*** Excerpted records Section Begins ***

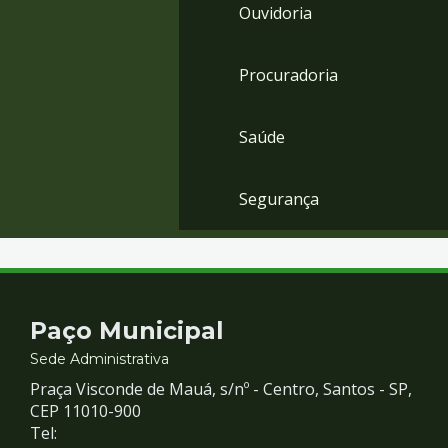
Ouvidoria
Procuradoria
Saúde
Segurança
Contato
Paço Municipal
e
Sede Administrativa
Praça Visconde de Mauá, s/nº - Centro, Santos - SP,
Redes
CEP 11010-900
Tel:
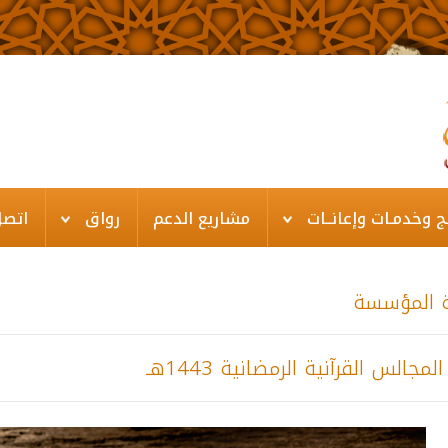
ـج وخدمـات وإعانــات
مشاريع الدعم
رواق
اتصل
 المؤسسة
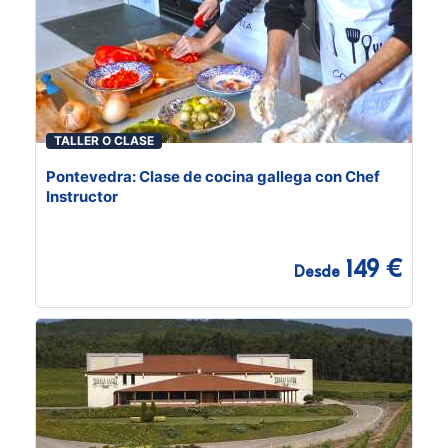
TALLER O CLASE
Pontevedra: Clase de cocina gallega con Chef
Instructor
149 €
Desde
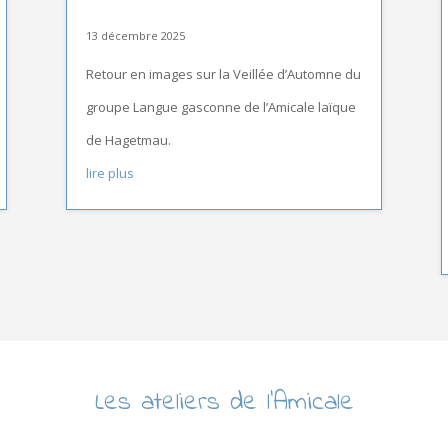
13 décembre 2025
Retour en images sur la Veillée d’Automne du
groupe Langue gasconne de l’Amicale laïque
de Hagetmau.
lire plus
Les ateliers de l’Amicale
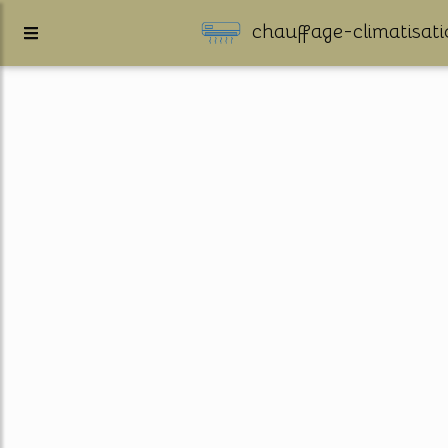
chauffage-climatisati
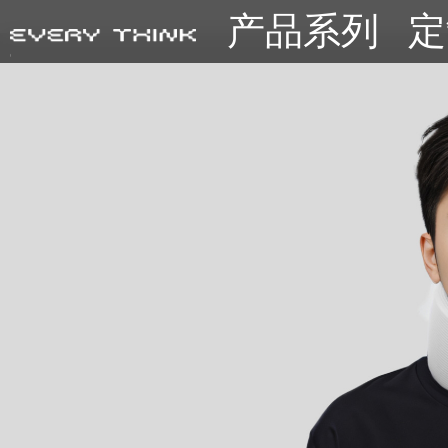
产品系列
定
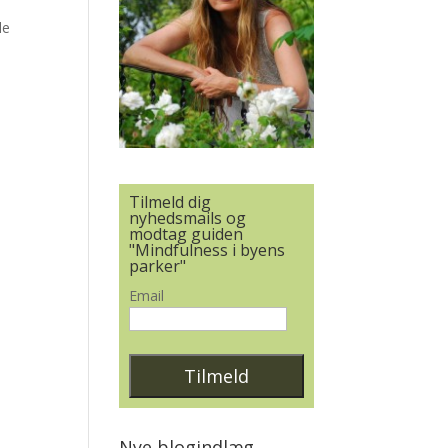
le
Tilmeld dig
nyhedsmails og
modtag guiden
"Mindfulness i byens
parker"
Email
Nye blogindlæg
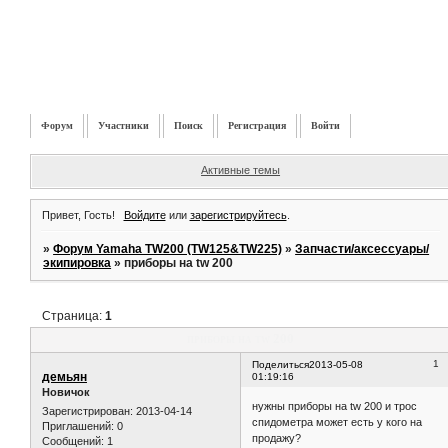
Форум
Участники
Поиск
Регистрация
Войти
Активные темы
Привет, Гость!
Войдите
или
зарегистрируйтесь
.
»
Форум Yamaha TW200 (TW125&TW225)
»
Запчасти/аксессуары/
экипировка
»
приборы на tw 200
Страница:
1
приборы на tw 200
1
Поделиться
2013-05-08
демьян
01:19:16
Новичок
нужны приборы на tw 200 и трос
Зарегистрирован
: 2013-04-14
спидометра может есть у кого на
Приглашений:
0
продажу?
Сообщений:
1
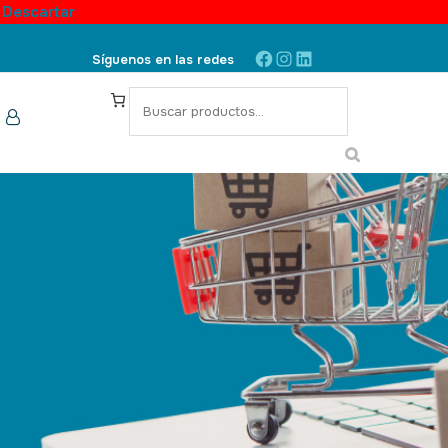
.
Descartar
Síguenos en las redes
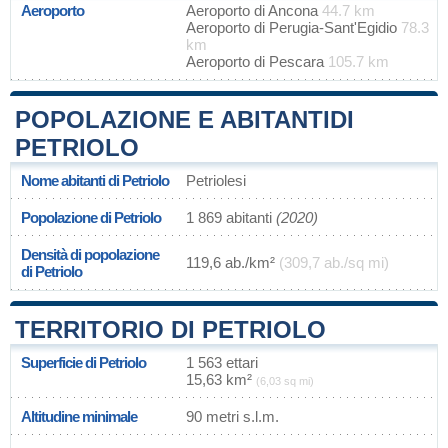
Aeroporto
Aeroporto di Ancona
44.7 km
Aeroporto di Perugia-Sant'Egidio
78.3
km
Aeroporto di Pescara
105.7 km
POPOLAZIONE E ABITANTIDI
PETRIOLO
Nome abitanti di Petriolo
Petriolesi
Popolazione di Petriolo
1 869 abitanti
(2020)
Densità di popolazione
119,6 ab./km²
(309,7 ab./sq mi)
di Petriolo
TERRITORIO DI PETRIOLO
Superficie di Petriolo
1 563 ettari
15,63 km²
(6,03 sq mi)
Altitudine minimale
90 metri s.l.m.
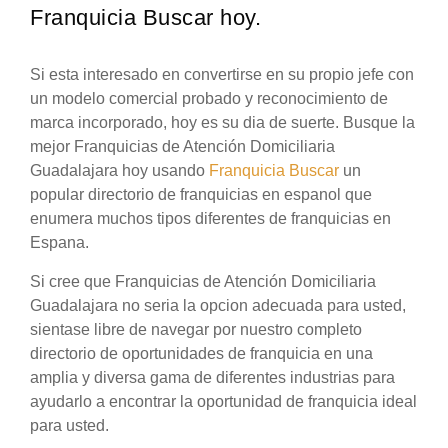
Franquicia Buscar hoy.
Si esta interesado en convertirse en su propio jefe con
un modelo comercial probado y reconocimiento de
marca incorporado, hoy es su dia de suerte. Busque la
mejor Franquicias de Atención Domiciliaria
Guadalajara hoy usando
Franquicia Buscar
un
popular directorio de franquicias en espanol que
enumera muchos tipos diferentes de franquicias en
Espana.
Si cree que Franquicias de Atención Domiciliaria
Guadalajara no seria la opcion adecuada para usted,
sientase libre de navegar por nuestro completo
directorio de oportunidades de franquicia en una
amplia y diversa gama de diferentes industrias para
ayudarlo a encontrar la oportunidad de franquicia ideal
para usted.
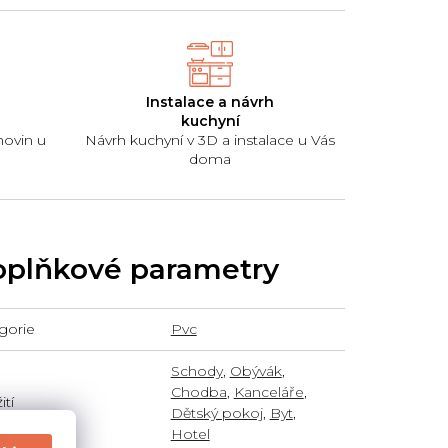
Instalace a návrh
kuchyní
hovin u
Návrh kuchyní v 3D a instalace u Vás
doma
plňkové parametry
gorie
Pvc
Schody
,
Obývák
,
Chodba
,
Kanceláře
,
tí
Dětský pokoj
,
Byt
,
Hotel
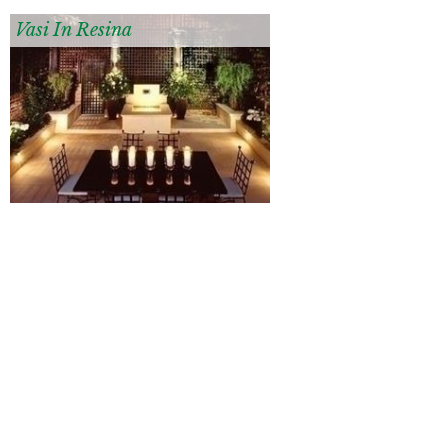
Vasi In Resina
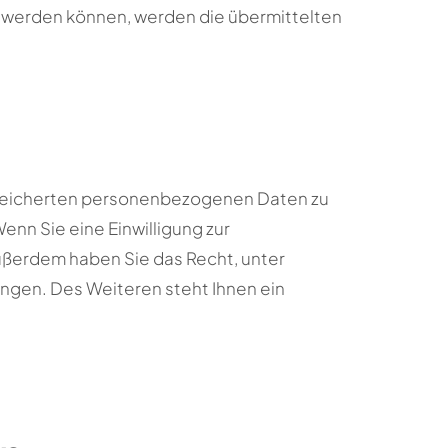
 werden können, werden die übermittelten
espeicherten personenbezogenen Daten zu
nn Sie eine Einwilligung zur
Außerdem haben Sie das Recht, unter
gen. Des Weiteren steht Ihnen ein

*** Excerpted records Section Ends ***

# Work required:
Convert the text lines from all the records above into a Markdown table with the columns "Row" and "Line", numbering the rows in order and skipping blank lines. Leave out the pictures.

# Completed task:
| Row | Line |
|---|---|
| 1 | Ouvidoria |
| 2 | Procuradoria |
| 3 | Saúde |
| 4 | Segurança |
| 5 | Contato |
| 6 | Paço Municipal |
| 7 | e |
| 8 | Sede Administrativa |
| 9 | Praça Visconde de Mauá, s/nº - Centro, Santos - SP, |
| 10 | Redes |
| 11 | CEP 11010-900 |
| 12 | Tel: |
| 13 | ـج وخدمـات وإعانــات |
| 14 | مشاريع الدعم |
| 15 | رواق |
| 16 | اتصل |
| 17 |  المؤسسة |
| 18 | TALLER O CLASE |
| 19 | Pontevedra: Clase de cocina gallega con Chef |
| 20 | Instructor |
| 21 | 149 € |
| 22 | Desde |
| 23 | 13 décembre 2025 |
| 24 | Retour en images sur la Veillée d’Automne du |
| 25 | groupe Langue gasconne de l’Amicale laïque |
| 26 | de Hagetmau. |
| 27 | lire plus |
| 28 | Les ateliers de l’Amicale |
| 29 | chauffage-climatisati |
| 30 | 产品系列 |
| 31 | 定 |
| 32 | le |
| 33 | Tilmeld dig |
| 34 | nyhedsmails og |
| 35 | modtag guiden |
| 36 | "Mindfulness i byens |
| 37 | parker" |
| 38 | Email |
| 39 | Nye blogindlæg |
| 40 | Форум |
| 41 | Участники |
| 42 | Поиск |
| 43 | Регистрация |
| 44 | Войти |
| 45 | Активные темы |
| 46 | Привет, Гость! |
| 47 | Войдите |
| 48 | или |
| 49 | зарегистрируйтесь |
| 50 | . |
| 51 | » |
| 52 | Форум Yamaha TW200 (TW125&TW225) |
| 53 | » |
| 54 | Запчасти/аксессуары/ |
| 55 | экипировка |
| 56 | » |
| 57 | приборы на tw 200 |
| 58 | Страница: |
| 59 | 1 |
| 60 | приборы на tw 200 |
| 61 | 1 |
| 62 | Поделиться |
| 63 | 2013-05-08 |
| 64 | демьян |
| 65 | 01:19:16 |
| 66 | Новичок |
| 67 | нужны приборы на tw 200 и трос |
| 68 | Зарегистрирован |
| 69 | : 2013-04-14 |
| 70 | спидометра может есть у кого на |
| 71 | Приглашений: |
| 72 | 0 |
| 73 | продажу? |
| 74 | Сообщений: |
| 75 | 1 |
| 76 | . |
| 77 | Descartar |
| 78 | Síguenos en las redes |
| 79 | Aeroporto |
| 80 | Aeroporto di Ancona |
| 81 | 44.7 km |
| 82 | Aeroporto di Perugia-Sant'Egidio |
| 83 | 78.3 |
| 84 | km |
| 85 | Aeroporto di Pescara |
| 86 | 105.7 km |
| 87 | POPOLAZIONE E ABITANTIDI |
| 88 | PETRIOLO |
| 89 | Nome abitanti di Petriolo |
| 90 | Petriolesi |
| 91 | Popolazione di Petriolo |
| 92 | 1 869 abitanti |
| 93 | (2020) |
| 94 | Densità di popolazione |
| 95 | 119,6 ab./km² |
| 96 | (309,7 ab./sq mi) |
| 97 | di Petriolo |
| 98 | TERRITORIO DI PETRIOLO |
| 99 | Superficie di Petriolo |
| 100 | 1 563 ettari |
| 101 | 15,63 km² |
| 102 | (6,03 sq mi) |
| 103 | Altitudine minimale |
| 104 | 90 metri s.l.m. |
| 105 | Franquicia Buscar hoy. |
| 106 | Si esta interesado en convertirse en su propio jefe con |
| 107 | un modelo comercial probado y reconocimiento de |
| 108 | marca incorporado, hoy es su dia de suerte. Busque la |
| 109 | mejor Franquicias de Atención Domiciliaria |
| 110 | Guadalajara hoy usando |
| 111 | Franquicia Buscar |
| 112 | un |
| 113 | popular directorio de franquicias en espanol que |
| 114 | enumera muchos tipos diferentes de franquicias en |
| 115 | Espana. |
| 116 | Si cree que Franquicias de Atención Domiciliaria |
| 117 | Guadalajara no seria la opcion adecuada para usted, |
| 118 | sientase libre de navegar por nuestro completo |
| 119 | directorio de oportunidades de franquicia en una |
| 120 | amplia y diversa gama de diferentes industrias para |
| 121 | ayudarlo a encontrar la oportunidad de franquicia ideal |
| 122 | para usted. |
| 123 | Instalace a návrh |
| 124 | kuchyní |
| 125 | hovin u |
| 126 | Návrh kuchyní v 3D a instalace u Vás |
| 127 | doma |
| 128 | plňkové parametry |
| 129 | gorie |
| 130 | Pvc |
| 131 | Schody |
| 132 | , |
| 133 | Obývák |
| 134 | , |
| 135 | Chodba |
| 136 | , |
| 137 | Kanceláře |
| 138 | , |
| 139 | tí |
| 140 | Dětský pokoj |
| 141 | , |
| 142 | Byt |
| 143 | , |
| 144 | Hotel |
| 145 | Vasi In Resina |
| 146 |  werden können, werden die übermittelten |
| 147 | espeicherten personenbezogenen Daten zu |
| 148 | nn Sie eine Einwilligung zur |
| 149 | Außerdem haben Sie das Recht, unter |
| 150 | gen. Des Weiteren steht Ihnen ein |